Fonte: Banco Central do Brasil (2026).  

QUAIS ESTADOS ESTÃO NA MÁXIMA HISTÓRICA? 

Oito estados atingiram em abril o maior patamar de inadimplência de toda a série: Acre, Goiás, Rondônia, Amazonas, Paraíba, Rio Grande do Sul, Minas Gerais e Paraná.  

A diversidade regional chama atenção — estados do Norte, Nordeste, Centro-Oeste, Sudeste e Sul figuram nessa lista, o que sugere um fenômeno nacional e não restrito a uma região específica. 

O QUE EXPLICA ESSE CENÁRIO? 

O aperto monetário, com a Selic em patamar elevado, aliado ao aumento do endividamento das famílias, pressiona a capacidade de pagamento em todo o país.

É um sinal de alerta para o sistema financeiro e para a política de crédito. 

O DESENROLA PODE MUDAR ESSE QUADRO? 

O novo Desenrola, programa federal de renegociação de dívidas, surge como uma tentativa de reverter esse cenário.

O programa ainda deve gerar resultados nos próximos meses, à medida que os acordos firmados se convertam em pagamentos efetivos e reduzam o estoque de operações em atraso.
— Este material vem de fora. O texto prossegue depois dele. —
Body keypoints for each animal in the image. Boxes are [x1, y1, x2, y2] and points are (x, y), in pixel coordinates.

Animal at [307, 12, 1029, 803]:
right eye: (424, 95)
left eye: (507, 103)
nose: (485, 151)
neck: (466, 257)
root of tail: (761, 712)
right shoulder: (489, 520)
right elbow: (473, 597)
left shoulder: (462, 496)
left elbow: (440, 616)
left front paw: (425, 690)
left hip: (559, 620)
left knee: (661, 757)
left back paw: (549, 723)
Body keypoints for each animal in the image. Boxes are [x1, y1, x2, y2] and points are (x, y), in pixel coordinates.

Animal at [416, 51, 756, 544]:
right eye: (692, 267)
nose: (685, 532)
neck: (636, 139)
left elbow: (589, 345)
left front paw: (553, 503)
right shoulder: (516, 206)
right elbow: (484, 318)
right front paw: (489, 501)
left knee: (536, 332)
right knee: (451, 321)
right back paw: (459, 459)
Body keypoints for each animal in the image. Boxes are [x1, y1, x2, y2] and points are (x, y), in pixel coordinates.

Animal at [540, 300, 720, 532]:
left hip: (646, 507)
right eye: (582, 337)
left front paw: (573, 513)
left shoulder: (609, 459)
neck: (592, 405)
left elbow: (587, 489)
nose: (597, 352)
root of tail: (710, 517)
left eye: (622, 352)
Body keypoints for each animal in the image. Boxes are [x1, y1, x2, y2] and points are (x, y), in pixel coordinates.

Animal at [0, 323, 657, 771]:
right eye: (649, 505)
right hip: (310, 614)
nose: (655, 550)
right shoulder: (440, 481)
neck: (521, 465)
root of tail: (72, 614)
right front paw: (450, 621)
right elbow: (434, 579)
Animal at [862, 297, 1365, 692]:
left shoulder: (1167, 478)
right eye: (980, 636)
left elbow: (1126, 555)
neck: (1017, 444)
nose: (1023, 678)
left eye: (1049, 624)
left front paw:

Será um termômetro importante para avaliar se o país consegue frear essa escalada da inadimplência. 

Quais dívidas entram no Desenrola 2.0?

  • Cartão de crédito;
  • Cheque especial;
  • Crédito pessoal (CDC).

O que o Desenrola 2.0 oferece?

  • Desconto de até 90% sobre a dívida antiga;
  • Taxa máxima de juros de 1,99% ao mês;
  • Prazo de 35 dias para começar a pagar;
  • Parcelamento em até 48 vezes;
  • Possibilidade de uso de 20% do saldo da conta do FGTS ou até R$ 1 mil, o que for maior, para pagar parcial ou integralmente dívidas;
  • Desnegativação das pessoas que possuem dívidas de até R$ 100.

Quem pode participar

  • Quem ganha até 5 salários mínimos (R$ 8.105);
  • Quem tem dívidas contratadas até 31 de janeiro de 2026 e que estejam atrasadas entre 90 dias e 2 anos.

Como participar

  • Os interessados em aderir ao Desenrola 2.0 devem procurar diretamente os bancos e instituições financeiras nas quais possuam dívidas;
  • O novo crédito terá limite de R$ 15 mil por pessoa por banco ou instituição financeira.

Grande abraço e até a próxima semana! 

Este texto reflete, exclusivamente, a opinião do autor.